_Objective_.
List every line in the rows below that contains the string "artery", matching case exactly.

Saved data entries:
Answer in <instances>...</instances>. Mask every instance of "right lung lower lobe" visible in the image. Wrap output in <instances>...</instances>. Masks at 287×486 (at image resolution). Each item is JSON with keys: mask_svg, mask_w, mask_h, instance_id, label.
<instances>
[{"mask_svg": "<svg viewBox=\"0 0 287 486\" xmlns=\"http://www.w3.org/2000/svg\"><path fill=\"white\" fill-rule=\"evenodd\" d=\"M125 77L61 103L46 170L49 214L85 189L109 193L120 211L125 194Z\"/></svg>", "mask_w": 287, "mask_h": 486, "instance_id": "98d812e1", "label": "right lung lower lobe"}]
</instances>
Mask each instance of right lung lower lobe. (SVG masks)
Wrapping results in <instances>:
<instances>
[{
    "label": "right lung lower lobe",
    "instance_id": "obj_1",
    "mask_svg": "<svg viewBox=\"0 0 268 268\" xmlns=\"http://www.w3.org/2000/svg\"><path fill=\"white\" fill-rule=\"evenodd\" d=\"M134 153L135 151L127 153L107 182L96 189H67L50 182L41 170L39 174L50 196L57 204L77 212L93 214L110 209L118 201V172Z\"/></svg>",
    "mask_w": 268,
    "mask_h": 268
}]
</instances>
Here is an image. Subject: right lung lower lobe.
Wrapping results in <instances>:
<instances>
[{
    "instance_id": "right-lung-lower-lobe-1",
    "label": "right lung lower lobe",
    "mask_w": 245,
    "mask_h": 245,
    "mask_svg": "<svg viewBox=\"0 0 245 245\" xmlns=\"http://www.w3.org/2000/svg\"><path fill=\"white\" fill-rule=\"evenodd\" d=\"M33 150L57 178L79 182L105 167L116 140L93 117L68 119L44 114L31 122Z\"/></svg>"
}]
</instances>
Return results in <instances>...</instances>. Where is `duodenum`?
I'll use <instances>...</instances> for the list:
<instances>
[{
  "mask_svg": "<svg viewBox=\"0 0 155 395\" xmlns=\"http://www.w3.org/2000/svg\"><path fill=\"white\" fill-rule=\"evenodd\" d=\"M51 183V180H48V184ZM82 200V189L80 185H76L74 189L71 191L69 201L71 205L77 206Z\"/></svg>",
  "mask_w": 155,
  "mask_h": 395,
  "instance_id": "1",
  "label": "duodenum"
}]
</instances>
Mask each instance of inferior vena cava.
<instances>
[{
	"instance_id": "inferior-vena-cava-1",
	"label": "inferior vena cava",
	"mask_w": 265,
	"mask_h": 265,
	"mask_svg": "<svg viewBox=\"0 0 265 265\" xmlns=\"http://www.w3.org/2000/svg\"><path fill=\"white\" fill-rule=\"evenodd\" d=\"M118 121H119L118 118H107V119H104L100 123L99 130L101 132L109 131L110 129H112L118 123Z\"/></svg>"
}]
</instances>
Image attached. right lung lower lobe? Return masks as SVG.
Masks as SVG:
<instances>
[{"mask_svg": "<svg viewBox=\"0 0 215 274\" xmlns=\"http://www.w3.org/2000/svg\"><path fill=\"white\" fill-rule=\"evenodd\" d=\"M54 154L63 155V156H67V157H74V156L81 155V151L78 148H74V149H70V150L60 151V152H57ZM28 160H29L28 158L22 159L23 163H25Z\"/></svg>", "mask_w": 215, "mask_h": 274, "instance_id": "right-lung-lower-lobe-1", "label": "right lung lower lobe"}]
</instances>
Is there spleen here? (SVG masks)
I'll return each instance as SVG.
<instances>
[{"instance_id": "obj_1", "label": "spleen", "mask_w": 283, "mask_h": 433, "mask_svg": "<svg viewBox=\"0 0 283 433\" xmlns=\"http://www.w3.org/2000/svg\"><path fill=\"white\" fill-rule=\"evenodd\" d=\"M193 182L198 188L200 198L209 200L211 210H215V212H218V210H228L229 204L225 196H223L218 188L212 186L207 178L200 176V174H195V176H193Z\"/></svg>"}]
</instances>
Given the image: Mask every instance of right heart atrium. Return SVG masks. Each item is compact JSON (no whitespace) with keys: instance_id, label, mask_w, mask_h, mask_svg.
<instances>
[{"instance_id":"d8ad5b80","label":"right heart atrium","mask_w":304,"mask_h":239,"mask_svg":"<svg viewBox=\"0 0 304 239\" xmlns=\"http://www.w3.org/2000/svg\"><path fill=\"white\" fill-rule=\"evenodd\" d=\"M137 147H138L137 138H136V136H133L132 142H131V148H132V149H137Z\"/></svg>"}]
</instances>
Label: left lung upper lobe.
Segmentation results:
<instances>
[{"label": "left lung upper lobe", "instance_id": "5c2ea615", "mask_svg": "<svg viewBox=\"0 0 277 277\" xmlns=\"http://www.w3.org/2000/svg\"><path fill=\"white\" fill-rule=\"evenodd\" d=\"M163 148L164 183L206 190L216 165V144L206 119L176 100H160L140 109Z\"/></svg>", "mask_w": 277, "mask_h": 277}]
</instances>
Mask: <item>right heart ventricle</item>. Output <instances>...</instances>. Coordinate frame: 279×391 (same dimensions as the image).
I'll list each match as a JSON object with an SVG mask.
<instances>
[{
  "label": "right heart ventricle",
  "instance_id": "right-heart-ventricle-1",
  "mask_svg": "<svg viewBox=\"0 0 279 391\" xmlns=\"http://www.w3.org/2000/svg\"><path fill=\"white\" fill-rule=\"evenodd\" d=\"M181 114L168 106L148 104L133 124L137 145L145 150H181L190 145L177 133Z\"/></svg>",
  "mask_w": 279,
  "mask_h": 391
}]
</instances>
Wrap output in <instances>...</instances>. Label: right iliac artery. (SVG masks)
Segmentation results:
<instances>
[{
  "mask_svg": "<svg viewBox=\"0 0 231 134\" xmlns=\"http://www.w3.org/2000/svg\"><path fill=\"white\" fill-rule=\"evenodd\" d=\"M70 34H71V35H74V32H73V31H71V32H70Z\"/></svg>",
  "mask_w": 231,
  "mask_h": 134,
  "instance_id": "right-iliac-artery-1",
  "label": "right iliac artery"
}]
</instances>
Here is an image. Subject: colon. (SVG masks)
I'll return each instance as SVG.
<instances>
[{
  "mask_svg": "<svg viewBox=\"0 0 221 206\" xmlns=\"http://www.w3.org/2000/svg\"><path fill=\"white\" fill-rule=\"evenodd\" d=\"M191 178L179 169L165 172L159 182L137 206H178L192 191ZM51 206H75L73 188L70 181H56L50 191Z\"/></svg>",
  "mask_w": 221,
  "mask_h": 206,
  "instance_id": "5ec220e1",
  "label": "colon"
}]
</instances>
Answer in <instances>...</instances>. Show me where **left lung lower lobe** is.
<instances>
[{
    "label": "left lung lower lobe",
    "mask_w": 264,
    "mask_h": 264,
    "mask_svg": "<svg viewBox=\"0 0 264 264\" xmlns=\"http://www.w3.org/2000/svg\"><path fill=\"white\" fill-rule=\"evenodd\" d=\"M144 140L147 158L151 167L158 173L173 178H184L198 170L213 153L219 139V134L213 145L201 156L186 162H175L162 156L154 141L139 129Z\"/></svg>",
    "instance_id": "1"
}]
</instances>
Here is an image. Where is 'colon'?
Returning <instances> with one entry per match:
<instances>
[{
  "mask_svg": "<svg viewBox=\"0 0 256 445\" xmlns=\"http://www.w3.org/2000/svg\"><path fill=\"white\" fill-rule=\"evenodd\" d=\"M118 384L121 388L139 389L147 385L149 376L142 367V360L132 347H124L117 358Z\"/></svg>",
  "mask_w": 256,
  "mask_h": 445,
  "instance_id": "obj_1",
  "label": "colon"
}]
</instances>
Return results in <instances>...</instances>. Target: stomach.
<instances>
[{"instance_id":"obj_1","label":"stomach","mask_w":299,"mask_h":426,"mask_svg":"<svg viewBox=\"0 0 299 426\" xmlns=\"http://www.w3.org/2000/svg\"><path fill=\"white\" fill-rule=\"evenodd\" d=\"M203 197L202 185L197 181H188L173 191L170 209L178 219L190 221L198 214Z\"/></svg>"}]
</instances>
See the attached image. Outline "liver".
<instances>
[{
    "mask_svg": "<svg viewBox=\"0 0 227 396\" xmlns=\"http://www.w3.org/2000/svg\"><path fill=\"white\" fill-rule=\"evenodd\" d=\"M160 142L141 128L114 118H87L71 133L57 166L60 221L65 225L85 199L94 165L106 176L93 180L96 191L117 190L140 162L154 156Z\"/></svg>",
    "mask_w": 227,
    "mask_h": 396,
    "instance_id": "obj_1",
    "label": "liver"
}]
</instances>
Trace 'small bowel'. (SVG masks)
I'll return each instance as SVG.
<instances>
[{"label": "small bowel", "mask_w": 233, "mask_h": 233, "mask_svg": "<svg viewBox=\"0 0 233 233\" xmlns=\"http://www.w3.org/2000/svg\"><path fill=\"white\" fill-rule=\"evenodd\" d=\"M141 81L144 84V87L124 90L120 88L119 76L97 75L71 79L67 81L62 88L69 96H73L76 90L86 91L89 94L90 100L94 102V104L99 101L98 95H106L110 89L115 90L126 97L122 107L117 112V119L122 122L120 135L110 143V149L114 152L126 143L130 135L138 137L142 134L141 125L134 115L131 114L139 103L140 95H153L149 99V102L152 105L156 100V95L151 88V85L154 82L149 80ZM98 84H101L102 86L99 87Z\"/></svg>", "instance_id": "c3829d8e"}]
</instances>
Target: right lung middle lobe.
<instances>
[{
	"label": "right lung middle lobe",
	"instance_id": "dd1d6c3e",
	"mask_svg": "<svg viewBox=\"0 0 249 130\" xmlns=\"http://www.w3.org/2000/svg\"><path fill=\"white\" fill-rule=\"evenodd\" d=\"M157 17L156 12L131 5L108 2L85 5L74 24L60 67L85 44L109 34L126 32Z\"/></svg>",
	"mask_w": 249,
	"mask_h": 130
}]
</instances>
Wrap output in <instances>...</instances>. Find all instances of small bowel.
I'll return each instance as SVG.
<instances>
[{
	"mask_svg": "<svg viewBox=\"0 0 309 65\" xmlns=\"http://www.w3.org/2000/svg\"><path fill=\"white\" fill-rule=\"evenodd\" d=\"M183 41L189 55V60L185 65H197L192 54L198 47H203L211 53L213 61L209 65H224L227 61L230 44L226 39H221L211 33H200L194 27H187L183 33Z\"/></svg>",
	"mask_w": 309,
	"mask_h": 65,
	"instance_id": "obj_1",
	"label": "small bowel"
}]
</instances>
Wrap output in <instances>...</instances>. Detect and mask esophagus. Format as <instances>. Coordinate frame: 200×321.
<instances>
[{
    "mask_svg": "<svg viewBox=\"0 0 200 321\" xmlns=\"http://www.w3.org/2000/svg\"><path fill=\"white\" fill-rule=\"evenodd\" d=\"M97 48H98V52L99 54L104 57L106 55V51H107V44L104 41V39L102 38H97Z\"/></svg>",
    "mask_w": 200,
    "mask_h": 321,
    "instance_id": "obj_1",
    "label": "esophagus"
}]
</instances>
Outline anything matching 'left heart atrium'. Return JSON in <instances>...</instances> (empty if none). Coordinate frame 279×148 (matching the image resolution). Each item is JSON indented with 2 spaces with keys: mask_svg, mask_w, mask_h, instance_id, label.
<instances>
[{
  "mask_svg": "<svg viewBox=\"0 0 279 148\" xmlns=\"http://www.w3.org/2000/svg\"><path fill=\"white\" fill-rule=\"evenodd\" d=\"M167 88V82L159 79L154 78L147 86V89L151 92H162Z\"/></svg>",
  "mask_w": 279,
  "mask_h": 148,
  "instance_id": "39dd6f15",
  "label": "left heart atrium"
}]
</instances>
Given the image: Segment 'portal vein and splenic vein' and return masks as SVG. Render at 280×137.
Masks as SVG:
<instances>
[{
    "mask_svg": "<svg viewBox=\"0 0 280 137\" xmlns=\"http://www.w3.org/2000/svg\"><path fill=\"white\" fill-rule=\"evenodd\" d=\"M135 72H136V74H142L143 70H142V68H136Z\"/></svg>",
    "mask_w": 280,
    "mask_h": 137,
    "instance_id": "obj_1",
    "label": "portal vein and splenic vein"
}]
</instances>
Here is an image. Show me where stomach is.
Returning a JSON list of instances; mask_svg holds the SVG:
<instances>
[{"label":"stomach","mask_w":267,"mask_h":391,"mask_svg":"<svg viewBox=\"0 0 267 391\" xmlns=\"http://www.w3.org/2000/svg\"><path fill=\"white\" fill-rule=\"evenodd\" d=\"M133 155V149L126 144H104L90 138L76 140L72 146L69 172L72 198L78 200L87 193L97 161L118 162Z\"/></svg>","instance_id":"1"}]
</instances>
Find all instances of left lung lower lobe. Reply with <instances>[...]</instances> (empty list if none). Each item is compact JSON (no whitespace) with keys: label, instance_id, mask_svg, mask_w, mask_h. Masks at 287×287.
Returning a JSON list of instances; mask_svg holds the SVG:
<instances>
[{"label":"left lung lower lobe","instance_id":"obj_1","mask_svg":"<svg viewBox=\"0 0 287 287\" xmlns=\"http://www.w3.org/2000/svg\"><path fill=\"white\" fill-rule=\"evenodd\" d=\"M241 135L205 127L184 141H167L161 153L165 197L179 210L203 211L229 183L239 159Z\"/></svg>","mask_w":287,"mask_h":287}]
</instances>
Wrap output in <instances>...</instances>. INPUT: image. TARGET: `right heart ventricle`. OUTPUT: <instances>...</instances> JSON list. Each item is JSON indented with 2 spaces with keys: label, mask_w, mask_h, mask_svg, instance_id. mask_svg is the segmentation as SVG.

_Task response_.
Wrap output in <instances>...</instances>. Label: right iliac artery. (SVG masks)
  "instance_id": "right-iliac-artery-1",
  "label": "right iliac artery"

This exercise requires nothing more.